Study material Start Marker

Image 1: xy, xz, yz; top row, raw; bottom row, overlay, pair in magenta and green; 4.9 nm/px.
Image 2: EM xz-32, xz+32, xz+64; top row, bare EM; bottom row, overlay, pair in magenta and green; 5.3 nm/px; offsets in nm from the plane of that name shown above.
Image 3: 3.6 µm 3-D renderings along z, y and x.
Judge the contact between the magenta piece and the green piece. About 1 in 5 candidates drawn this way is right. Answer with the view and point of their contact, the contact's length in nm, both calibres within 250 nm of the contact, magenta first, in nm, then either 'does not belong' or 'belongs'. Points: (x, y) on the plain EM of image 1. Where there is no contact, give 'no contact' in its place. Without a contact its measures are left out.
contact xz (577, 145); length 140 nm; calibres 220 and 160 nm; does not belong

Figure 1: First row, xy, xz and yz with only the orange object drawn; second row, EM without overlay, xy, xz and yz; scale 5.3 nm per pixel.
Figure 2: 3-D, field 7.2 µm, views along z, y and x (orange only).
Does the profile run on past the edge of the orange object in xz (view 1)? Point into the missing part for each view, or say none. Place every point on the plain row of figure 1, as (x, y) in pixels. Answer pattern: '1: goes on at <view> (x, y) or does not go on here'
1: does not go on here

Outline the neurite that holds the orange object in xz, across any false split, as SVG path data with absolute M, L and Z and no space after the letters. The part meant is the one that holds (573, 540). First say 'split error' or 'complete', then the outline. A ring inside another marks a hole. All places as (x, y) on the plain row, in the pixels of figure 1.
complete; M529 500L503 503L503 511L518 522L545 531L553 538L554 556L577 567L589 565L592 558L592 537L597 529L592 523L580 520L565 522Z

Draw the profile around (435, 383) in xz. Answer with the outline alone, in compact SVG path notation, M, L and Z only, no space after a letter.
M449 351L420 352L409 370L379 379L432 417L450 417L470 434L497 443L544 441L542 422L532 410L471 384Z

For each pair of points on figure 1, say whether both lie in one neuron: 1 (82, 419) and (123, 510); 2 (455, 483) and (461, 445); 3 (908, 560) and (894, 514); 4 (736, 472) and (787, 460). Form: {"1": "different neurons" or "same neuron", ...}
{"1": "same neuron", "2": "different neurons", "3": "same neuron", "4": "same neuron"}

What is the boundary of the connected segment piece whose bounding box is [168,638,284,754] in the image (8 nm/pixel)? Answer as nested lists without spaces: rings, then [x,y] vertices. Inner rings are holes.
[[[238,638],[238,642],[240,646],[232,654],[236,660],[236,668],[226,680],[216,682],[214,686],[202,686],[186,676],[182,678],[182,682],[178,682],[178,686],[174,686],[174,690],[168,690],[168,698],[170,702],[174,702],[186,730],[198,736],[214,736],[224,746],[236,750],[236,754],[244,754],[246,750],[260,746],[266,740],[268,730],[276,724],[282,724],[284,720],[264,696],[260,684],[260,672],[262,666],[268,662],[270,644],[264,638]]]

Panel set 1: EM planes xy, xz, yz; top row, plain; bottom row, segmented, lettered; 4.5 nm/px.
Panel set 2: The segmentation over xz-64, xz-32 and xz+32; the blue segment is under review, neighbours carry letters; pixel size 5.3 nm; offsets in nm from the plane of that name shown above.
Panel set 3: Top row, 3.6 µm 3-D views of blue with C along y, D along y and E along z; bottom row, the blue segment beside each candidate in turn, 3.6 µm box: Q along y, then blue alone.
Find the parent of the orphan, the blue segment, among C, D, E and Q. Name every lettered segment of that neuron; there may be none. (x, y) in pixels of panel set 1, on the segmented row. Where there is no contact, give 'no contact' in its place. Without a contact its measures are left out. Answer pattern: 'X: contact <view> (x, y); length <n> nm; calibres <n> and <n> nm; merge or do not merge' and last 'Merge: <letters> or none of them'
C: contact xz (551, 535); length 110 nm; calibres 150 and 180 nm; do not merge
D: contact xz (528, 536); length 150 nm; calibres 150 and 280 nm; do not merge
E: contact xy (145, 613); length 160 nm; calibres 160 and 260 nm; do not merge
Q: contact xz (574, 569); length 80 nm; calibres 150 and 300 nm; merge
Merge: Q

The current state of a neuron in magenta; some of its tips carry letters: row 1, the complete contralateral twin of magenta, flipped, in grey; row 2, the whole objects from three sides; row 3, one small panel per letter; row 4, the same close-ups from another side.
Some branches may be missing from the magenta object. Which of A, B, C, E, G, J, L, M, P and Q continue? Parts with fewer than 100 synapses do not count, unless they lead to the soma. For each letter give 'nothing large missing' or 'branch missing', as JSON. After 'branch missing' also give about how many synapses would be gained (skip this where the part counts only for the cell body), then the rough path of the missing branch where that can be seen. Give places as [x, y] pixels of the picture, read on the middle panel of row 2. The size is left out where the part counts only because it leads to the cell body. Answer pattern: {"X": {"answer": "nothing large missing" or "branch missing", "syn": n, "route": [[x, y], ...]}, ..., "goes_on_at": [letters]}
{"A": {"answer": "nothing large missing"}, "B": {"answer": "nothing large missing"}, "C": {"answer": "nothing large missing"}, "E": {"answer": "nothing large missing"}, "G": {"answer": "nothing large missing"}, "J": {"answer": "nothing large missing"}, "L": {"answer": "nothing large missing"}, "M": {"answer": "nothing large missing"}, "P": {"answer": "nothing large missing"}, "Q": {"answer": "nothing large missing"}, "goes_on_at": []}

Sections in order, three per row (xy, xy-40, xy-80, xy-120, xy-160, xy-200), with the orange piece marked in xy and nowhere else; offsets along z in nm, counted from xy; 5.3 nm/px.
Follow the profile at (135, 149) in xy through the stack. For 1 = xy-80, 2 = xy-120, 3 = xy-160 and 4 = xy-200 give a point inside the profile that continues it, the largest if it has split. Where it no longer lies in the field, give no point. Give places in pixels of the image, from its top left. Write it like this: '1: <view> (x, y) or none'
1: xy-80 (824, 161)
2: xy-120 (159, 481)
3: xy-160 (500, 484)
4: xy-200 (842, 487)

Study material End Marker

## Activity
The records shown above are to be copied exactly, every one of them.

## Response
Image 1: xy, xz, yz; top row, raw; bottom row, overlay, pair in magenta and green; 4.9 nm/px.
Image 2: EM xz-32, xz+32, xz+64; top row, bare EM; bottom row, overlay, pair in magenta and green; 5.3 nm/px; offsets in nm from the plane of that name shown above.
Image 3: 3.6 µm 3-D renderings along z, y and x.
Judge the contact between the magenta piece and the green piece. About 1 in 5 candidates drawn this way is right. Answer with the view and point of their contact, the contact's length in nm, both calibres within 250 nm of the contact, magenta first, in nm, then either 'does not belong' or 'belongs'. Points: (x, y) on the plain EM of image 1. Where there is no contact, give 'no contact' in its place. Without a contact its measures are left out.
contact xz (577, 145); length 140 nm; calibres 220 and 160 nm; does not belong

Figure 1: First row, xy, xz and yz with only the orange object drawn; second row, EM without overlay, xy, xz and yz; scale 5.3 nm per pixel.
Figure 2: 3-D, field 7.2 µm, views along z, y and x (orange only).
Does the profile run on past the edge of the orange object in xz (view 1)? Point into the missing part for each view, or say none. Place every point on the plain row of figure 1, as (x, y) in pixels. Answer pattern: '1: goes on at <view> (x, y) or does not go on here'
1: does not go on here

Outline the neurite that holds the orange object in xz, across any false split, as SVG path data with absolute M, L and Z and no space after the letters. The part meant is the one that holds (573, 540). First say 'split error' or 'complete', then the outline. A ring inside another marks a hole. All places as (x, y) on the plain row, in the pixels of figure 1.
complete; M529 500L503 503L503 511L518 522L545 531L553 538L554 556L577 567L589 565L592 558L592 537L597 529L592 523L580 520L565 522Z

Draw the profile around (435, 383) in xz. Answer with the outline alone, in compact SVG path notation, M, L and Z only, no space after a letter.
M449 351L420 352L409 370L379 379L432 417L450 417L470 434L497 443L544 441L542 422L532 410L471 384Z

For each pair of points on figure 1, say whether both lie in one neuron: 1 (82, 419) and (123, 510); 2 (455, 483) and (461, 445); 3 (908, 560) and (894, 514); 4 (736, 472) and (787, 460). Form: {"1": "different neurons" or "same neuron", ...}
{"1": "same neuron", "2": "different neurons", "3": "same neuron", "4": "same neuron"}

What is the boundary of the connected segment piece whose bounding box is [168,638,284,754] in the image (8 nm/pixel)? Answer as nested lists without spaces: rings, then [x,y] vertices. Inner rings are holes.
[[[238,638],[238,642],[240,646],[232,654],[236,660],[236,668],[226,680],[216,682],[214,686],[202,686],[186,676],[182,678],[182,682],[178,682],[178,686],[174,686],[174,690],[168,690],[168,698],[170,702],[174,702],[186,730],[198,736],[214,736],[224,746],[236,750],[236,754],[244,754],[246,750],[260,746],[266,740],[268,730],[276,724],[282,724],[284,720],[264,696],[260,684],[260,672],[262,666],[268,662],[270,644],[264,638]]]

Panel set 1: EM planes xy, xz, yz; top row, plain; bottom row, segmented, lettered; 4.5 nm/px.
Panel set 2: The segmentation over xz-64, xz-32 and xz+32; the blue segment is under review, neighbours carry letters; pixel size 5.3 nm; offsets in nm from the plane of that name shown above.
Panel set 3: Top row, 3.6 µm 3-D views of blue with C along y, D along y and E along z; bottom row, the blue segment beside each candidate in turn, 3.6 µm box: Q along y, then blue alone.
Find the parent of the orphan, the blue segment, among C, D, E and Q. Name every lettered segment of that neuron; there may be none. (x, y) in pixels of panel set 1, on the segmented row. Where there is no contact, give 'no contact' in its place. Without a contact its measures are left out. Answer pattern: 'X: contact <view> (x, y); length <n> nm; calibres <n> and <n> nm; merge or do not merge' and last 'Merge: <letters> or none of them'
C: contact xz (551, 535); length 110 nm; calibres 150 and 180 nm; do not merge
D: contact xz (528, 536); length 150 nm; calibres 150 and 280 nm; do not merge
E: contact xy (145, 613); length 160 nm; calibres 160 and 260 nm; do not merge
Q: contact xz (574, 569); length 80 nm; calibres 150 and 300 nm; merge
Merge: Q

The current state of a neuron in magenta; some of its tips carry letters: row 1, the complete contralateral twin of magenta, flipped, in grey; row 2, the whole objects from three sides; row 3, one small panel per letter; row 4, the same close-ups from another side.
Some branches may be missing from the magenta object. Which of A, B, C, E, G, J, L, M, P and Q continue? Parts with fewer than 100 synapses do not count, unless they lead to the soma. For each letter give 'nothing large missing' or 'branch missing', as JSON. After 'branch missing' also give about how many synapses would be gained (skip this where the part counts only for the cell body), then the rough path of the missing branch where that can be seen. Give places as [x, y] pixels of the picture, read on the middle panel of row 2. The size is left out where the part counts only because it leads to the cell body. Answer pattern: {"X": {"answer": "nothing large missing" or "branch missing", "syn": n, "route": [[x, y], ...]}, ..., "goes_on_at": [letters]}
{"A": {"answer": "nothing large missing"}, "B": {"answer": "nothing large missing"}, "C": {"answer": "nothing large missing"}, "E": {"answer": "nothing large missing"}, "G": {"answer": "nothing large missing"}, "J": {"answer": "nothing large missing"}, "L": {"answer": "nothing large missing"}, "M": {"answer": "nothing large missing"}, "P": {"answer": "nothing large missing"}, "Q": {"answer": "nothing large missing"}, "goes_on_at": []}

Sections in order, three per row (xy, xy-40, xy-80, xy-120, xy-160, xy-200), with the orange piece marked in xy and nowhere else; offsets along z in nm, counted from xy; 5.3 nm/px.
Follow the profile at (135, 149) in xy through the stack. For 1 = xy-80, 2 = xy-120, 3 = xy-160 and 4 = xy-200 give a point inside the profile that continues it, the largest if it has split. Where it no longer lies in the field, give no point. Give places in pixels of the image, from its top left. Write it like this: '1: <view> (x, y) or none'
1: xy-80 (824, 161)
2: xy-120 (159, 481)
3: xy-160 (500, 484)
4: xy-200 (842, 487)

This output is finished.